◆ PROVIDED ENTRIES ◆
>>

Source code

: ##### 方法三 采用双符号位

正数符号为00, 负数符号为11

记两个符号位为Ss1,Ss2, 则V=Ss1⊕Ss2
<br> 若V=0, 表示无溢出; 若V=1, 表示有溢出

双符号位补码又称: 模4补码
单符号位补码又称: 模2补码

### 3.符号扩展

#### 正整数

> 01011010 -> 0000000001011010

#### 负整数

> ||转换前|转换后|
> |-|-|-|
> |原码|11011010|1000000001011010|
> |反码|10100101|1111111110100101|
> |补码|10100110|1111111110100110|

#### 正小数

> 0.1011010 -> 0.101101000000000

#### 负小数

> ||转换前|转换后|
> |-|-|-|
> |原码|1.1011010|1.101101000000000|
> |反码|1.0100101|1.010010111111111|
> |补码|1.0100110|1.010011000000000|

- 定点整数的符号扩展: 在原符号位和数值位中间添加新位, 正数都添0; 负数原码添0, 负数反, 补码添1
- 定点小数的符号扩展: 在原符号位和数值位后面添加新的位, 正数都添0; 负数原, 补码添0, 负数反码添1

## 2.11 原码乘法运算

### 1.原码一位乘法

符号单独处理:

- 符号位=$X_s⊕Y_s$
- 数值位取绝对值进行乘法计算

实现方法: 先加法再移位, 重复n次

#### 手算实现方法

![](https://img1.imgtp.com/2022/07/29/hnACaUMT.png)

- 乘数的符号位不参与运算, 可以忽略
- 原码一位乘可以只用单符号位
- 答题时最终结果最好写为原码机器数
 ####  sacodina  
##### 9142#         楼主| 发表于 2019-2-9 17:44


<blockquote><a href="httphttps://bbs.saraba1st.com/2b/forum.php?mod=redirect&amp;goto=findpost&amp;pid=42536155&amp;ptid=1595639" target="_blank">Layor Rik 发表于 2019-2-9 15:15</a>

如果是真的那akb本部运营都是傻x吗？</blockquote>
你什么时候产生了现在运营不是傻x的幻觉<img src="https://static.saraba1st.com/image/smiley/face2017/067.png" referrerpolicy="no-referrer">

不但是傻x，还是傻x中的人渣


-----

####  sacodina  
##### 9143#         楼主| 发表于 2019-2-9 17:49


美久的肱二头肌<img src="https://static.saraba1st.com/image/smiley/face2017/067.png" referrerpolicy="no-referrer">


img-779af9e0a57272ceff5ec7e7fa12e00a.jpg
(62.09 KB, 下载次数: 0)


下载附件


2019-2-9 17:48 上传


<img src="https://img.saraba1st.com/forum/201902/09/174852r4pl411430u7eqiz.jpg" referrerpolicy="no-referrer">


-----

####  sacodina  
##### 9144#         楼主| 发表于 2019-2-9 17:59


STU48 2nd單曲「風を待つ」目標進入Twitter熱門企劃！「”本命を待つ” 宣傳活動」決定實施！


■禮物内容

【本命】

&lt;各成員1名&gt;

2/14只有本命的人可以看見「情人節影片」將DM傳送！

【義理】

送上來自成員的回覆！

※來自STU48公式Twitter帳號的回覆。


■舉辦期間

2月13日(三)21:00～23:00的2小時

<<

Convert every line of the records above into a JSON list of strings, with one string per line and no entries for blank lines.

[
  "Source code",
  ": ##### 方法三 采用双符号位",
  "正数符号为00, 负数符号为11",
  "记两个符号位为Ss1,Ss2, 则V=Ss1⊕Ss2",
  "<br> 若V=0, 表示无溢出; 若V=1, 表示有溢出",
  "双符号位补码又称: 模4补码",
  "单符号位补码又称: 模2补码",
  "### 3.符号扩展",
  "#### 正整数",
  "> 01011010 -> 0000000001011010",
  "#### 负整数",
  "> ||转换前|转换后|",
  "> |-|-|-|",
  "> |原码|11011010|1000000001011010|",
  "> |反码|10100101|1111111110100101|",
  "> |补码|10100110|1111111110100110|",
  "#### 正小数",
  "> 0.1011010 -> 0.101101000000000",
  "#### 负小数",
  "> ||转换前|转换后|",
  "> |-|-|-|",
  "> |原码|1.1011010|1.101101000000000|",
  "> |反码|1.0100101|1.010010111111111|",
  "> |补码|1.0100110|1.010011000000000|",
  "- 定点整数的符号扩展: 在原符号位和数值位中间添加新位, 正数都添0; 负数原码添0, 负数反, 补码添1",
  "- 定点小数的符号扩展: 在原符号位和数值位后面添加新的位, 正数都添0; 负数原, 补码添0, 负数反码添1",
  "## 2.11 原码乘法运算",
  "### 1.原码一位乘法",
  "符号单独处理:",
  "- 符号位=$X_s⊕Y_s$",
  "- 数值位取绝对值进行乘法计算",
  "实现方法: 先加法再移位, 重复n次",
  "#### 手算实现方法",
  "![](https://img1.imgtp.com/2022/07/29/hnACaUMT.png)",
  "- 乘数的符号位不参与运算, 可以忽略",
  "- 原码一位乘可以只用单符号位",
  "- 答题时最终结果最好写为原码机器数",
  " ####  sacodina  ",
  "##### 9142#         楼主| 发表于 2019-2-9 17:44",
  "<blockquote><a href=\"httphttps://bbs.saraba1st.com/2b/forum.php?mod=redirect&amp;goto=findpost&amp;pid=42536155&amp;ptid=1595639\" target=\"_blank\">Layor Rik 发表于 2019-2-9 15:15</a>",
  "如果是真的那akb本部运营都是傻x吗？</blockquote>",
  "你什么时候产生了现在运营不是傻x的幻觉<img src=\"https://static.saraba1st.com/image/smiley/face2017/067.png\" referrerpolicy=\"no-referrer\">",
  "不但是傻x，还是傻x中的人渣",
  "-----",
  "####  sacodina  ",
  "##### 9143#         楼主| 发表于 2019-2-9 17:49",
  "美久的肱二头肌<img src=\"https://static.saraba1st.com/image/smiley/face2017/067.png\" referrerpolicy=\"no-referrer\">",
  "img-779af9e0a57272ceff5ec7e7fa12e00a.jpg",
  "(62.09 KB, 下载次数: 0)",
  "下载附件",
  "2019-2-9 17:48 上传",
  "<img src=\"https://img.saraba1st.com/forum/201902/09/174852r4pl411430u7eqiz.jpg\" referrerpolicy=\"no-referrer\">",
  "-----",
  "####  sacodina  ",
  "##### 9144#         楼主| 发表于 2019-2-9 17:59",
  "STU48 2nd單曲「風を待つ」目標進入Twitter熱門企劃！「”本命を待つ” 宣傳活動」決定實施！",
  "■禮物内容",
  "【本命】",
  "&lt;各成員1名&gt;",
  "2/14只有本命的人可以看見「情人節影片」將DM傳送！",
  "【義理】",
  "送上來自成員的回覆！",
  "※來自STU48公式Twitter帳號的回覆。",
  "■舉辦期間",
  "2月13日(三)21:00～23:00的2小時"
]